DISRAELI DOCUMENTS
Miroir-Sprint was a sports weekly that was founded in Paris, France in May 1946. It continued publishing until 1971.
Its first editor was Guy de Boysson, who was a leading figure in the FTP, a communist organisation that fought alongside the French Resistance. Miroir-Sprint was, to some extent, created by French Communists to compete with L'Équipe, at the time a new magazine that was formed in February 1946 by the staff of L'Auto. L'Auto had, arguably, been the leading French sports magazine before the war. It was closed in 1944, by the new French government as punishment for collaborating with the Nazis, something that the staff blamed on the German owners. Many on the left, however, considered that the L'Auto staff themselves had much to answer for, and that the new L'Équipe should not be supported.
This tussle between the left and the right extended to the question of what was going to happen to the Tour de France. Before the Second World War the Tour had been organised by L'Auto, but when this magazine was closed its assets, including the rights to the Tour, were seized by the government. Both Miroir-Sprint and L'Équipe wanted to be granted control of the famous race, and in 1946 both organised stage races in an attempt to convince the govenment to give them the franchise for the Tour.

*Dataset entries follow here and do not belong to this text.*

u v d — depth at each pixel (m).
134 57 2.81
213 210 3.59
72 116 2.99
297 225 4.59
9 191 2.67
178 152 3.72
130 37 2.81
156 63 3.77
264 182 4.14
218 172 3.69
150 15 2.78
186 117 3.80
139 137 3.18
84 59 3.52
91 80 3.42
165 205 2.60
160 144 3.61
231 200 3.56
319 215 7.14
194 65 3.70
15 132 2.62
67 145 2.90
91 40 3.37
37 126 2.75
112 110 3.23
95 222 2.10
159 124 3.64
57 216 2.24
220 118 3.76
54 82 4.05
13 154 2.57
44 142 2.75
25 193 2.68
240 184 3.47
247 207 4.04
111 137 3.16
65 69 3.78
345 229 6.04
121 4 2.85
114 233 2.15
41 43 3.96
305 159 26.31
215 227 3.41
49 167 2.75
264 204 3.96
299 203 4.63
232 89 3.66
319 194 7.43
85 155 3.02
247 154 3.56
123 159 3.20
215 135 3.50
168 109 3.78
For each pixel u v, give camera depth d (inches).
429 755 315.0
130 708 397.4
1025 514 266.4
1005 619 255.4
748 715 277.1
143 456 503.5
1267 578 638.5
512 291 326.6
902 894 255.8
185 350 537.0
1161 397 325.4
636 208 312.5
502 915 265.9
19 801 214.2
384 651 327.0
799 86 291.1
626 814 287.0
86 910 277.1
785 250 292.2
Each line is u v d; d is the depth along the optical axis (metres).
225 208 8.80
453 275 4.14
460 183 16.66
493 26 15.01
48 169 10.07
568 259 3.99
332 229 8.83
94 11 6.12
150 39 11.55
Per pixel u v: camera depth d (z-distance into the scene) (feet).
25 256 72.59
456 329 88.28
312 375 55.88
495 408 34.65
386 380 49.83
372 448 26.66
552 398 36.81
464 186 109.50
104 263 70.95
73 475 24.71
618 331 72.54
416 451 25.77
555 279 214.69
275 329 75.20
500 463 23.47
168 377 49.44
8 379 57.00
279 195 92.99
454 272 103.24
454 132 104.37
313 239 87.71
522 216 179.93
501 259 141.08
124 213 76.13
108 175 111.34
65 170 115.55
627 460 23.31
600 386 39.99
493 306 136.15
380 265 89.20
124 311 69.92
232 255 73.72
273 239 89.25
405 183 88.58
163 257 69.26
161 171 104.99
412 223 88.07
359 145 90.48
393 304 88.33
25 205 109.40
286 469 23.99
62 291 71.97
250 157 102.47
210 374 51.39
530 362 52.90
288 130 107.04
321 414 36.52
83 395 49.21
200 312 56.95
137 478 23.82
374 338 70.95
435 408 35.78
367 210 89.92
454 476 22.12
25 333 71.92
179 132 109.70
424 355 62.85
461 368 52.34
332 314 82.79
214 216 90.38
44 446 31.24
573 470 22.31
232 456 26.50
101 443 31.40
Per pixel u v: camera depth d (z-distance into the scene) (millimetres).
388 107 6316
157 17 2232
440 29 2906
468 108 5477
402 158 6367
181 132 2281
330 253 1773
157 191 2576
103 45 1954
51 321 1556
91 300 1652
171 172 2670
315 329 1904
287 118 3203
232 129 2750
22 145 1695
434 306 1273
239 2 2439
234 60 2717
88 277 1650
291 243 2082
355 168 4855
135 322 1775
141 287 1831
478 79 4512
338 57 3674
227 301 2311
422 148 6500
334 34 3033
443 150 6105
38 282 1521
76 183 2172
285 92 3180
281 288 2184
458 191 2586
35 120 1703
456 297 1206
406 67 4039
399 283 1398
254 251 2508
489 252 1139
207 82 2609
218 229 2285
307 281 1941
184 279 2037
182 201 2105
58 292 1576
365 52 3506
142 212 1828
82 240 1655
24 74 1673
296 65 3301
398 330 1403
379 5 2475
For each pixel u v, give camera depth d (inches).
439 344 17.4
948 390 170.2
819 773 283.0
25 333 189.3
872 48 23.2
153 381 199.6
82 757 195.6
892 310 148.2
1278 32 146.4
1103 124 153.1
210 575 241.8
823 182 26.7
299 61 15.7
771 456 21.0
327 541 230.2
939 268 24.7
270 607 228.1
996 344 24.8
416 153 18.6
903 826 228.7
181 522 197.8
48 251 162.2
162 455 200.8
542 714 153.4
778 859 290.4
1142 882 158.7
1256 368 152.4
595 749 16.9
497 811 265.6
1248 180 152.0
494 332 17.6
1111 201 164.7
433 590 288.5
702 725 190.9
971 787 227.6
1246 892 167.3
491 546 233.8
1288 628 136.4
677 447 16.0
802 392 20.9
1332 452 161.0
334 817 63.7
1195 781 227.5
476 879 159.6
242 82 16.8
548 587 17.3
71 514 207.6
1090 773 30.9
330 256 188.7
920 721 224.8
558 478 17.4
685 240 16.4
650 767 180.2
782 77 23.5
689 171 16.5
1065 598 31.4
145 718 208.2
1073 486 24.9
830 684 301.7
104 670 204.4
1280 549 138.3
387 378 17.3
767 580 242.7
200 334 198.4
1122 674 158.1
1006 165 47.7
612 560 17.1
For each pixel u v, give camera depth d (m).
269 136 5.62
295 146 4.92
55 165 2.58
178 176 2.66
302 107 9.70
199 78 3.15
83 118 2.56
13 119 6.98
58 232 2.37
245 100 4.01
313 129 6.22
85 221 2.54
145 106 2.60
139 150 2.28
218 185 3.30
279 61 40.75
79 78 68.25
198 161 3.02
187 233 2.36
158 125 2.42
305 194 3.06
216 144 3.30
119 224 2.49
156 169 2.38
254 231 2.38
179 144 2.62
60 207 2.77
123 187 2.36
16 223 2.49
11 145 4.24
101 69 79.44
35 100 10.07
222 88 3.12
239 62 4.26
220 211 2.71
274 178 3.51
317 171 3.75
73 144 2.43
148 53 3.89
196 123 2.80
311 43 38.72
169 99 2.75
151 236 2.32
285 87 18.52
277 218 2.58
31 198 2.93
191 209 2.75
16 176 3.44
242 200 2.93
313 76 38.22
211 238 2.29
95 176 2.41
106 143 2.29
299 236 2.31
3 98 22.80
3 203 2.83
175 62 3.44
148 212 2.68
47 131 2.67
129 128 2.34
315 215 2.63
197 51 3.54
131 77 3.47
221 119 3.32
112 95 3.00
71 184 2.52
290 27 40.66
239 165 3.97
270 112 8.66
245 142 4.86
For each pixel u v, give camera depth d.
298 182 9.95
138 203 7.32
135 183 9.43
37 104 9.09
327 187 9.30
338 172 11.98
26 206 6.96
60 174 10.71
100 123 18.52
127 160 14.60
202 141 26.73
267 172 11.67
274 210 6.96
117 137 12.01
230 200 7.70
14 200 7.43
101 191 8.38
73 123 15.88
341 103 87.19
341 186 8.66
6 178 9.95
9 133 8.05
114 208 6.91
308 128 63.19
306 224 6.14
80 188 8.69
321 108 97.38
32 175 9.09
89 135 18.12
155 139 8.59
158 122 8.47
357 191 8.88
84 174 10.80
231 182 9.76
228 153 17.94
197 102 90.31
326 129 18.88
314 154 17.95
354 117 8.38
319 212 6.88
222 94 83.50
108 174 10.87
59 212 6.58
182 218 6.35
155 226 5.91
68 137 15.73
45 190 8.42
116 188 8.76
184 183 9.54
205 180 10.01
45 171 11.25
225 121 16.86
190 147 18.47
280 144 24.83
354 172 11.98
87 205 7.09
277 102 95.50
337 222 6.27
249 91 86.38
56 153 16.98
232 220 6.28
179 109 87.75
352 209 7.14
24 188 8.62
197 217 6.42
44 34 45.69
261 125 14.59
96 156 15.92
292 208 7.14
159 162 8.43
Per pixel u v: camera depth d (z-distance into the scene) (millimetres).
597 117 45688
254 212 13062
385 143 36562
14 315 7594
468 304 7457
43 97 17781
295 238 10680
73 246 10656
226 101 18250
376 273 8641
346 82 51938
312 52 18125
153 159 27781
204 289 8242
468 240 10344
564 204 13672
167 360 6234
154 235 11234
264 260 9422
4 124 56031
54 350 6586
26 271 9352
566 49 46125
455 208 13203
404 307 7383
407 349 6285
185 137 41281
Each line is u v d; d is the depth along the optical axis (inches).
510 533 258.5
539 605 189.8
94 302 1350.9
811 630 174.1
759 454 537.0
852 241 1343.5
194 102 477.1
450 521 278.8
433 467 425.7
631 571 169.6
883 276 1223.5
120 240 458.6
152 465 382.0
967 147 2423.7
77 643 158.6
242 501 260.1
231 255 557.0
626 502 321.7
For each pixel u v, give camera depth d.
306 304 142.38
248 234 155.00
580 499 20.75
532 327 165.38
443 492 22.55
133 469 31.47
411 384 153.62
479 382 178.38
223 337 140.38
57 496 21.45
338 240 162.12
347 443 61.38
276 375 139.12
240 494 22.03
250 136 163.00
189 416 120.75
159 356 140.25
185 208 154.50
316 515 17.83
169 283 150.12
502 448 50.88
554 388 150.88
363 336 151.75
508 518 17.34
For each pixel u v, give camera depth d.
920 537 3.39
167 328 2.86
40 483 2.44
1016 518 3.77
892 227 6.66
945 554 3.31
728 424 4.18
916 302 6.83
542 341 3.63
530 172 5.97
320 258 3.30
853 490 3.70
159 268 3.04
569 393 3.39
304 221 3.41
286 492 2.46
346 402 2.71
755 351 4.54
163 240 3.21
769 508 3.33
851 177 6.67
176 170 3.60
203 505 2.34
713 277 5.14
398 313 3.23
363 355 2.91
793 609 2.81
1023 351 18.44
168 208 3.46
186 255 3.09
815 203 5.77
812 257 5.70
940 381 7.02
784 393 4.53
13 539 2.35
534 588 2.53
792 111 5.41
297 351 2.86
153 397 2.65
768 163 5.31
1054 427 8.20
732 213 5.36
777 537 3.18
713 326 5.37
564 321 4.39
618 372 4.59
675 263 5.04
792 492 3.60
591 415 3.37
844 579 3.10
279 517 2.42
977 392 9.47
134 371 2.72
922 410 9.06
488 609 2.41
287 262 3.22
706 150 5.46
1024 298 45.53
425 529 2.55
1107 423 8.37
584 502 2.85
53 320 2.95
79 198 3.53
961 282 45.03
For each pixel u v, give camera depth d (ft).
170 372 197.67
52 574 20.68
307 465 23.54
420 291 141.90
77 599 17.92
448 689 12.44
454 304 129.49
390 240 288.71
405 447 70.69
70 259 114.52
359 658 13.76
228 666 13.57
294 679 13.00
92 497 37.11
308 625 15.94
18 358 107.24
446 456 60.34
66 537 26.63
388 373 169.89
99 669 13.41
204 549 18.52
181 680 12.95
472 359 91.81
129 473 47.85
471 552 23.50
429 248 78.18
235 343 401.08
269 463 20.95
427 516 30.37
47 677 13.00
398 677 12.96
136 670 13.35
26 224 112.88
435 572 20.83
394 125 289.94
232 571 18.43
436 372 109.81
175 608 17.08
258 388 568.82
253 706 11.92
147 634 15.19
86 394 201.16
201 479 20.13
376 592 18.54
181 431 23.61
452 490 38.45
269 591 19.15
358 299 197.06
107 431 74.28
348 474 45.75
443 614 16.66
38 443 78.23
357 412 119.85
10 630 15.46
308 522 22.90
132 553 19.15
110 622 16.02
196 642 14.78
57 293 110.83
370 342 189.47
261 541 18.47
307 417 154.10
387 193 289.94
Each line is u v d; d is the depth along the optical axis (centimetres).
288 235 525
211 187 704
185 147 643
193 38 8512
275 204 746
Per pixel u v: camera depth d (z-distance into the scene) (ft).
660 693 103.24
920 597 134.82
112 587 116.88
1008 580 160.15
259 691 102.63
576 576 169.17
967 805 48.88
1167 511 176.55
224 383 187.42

Miroir-Sprint organised a five stage race called the 'Ronde de France', which ran from 10 to 14 July 1946. L'Équipe organised an alternative five stage race that they called 'La Course du Tour de France' and that ran from 23 July to 28th July 1946, starting a barely a week after the end of the 'Ronde de France'. Miroir-Sprint and other left-wing press refused to use the name 'La Course du Tour de France' as they did not think L'Équipe had the right to use the words 'Tour de France'. The left-wing press called L'Équipe's race the 'Monaco-Paris'.
Arguably L'Équipe had better connections with the government, and, unarguably, the Ronde de France was, regrettably, won by an Italian, Guilio Bresci, whereas La Course du Tour de France was, heroically, won by a Frenchman, Apo Lazaridès. There has been many a discussion in many a Paris bar, all filled with the pungent, curling, smoke of Gauloises Bleu, about exactly how and why it happened, but, from 1947, the greedy, capitalist, L'Équipe was able to muscle aside the honest, proletarian Miroir-Sprint and take control of the future of the Tour de France, bla, bla, bla... (note that blah is spelled without an 'h' in French).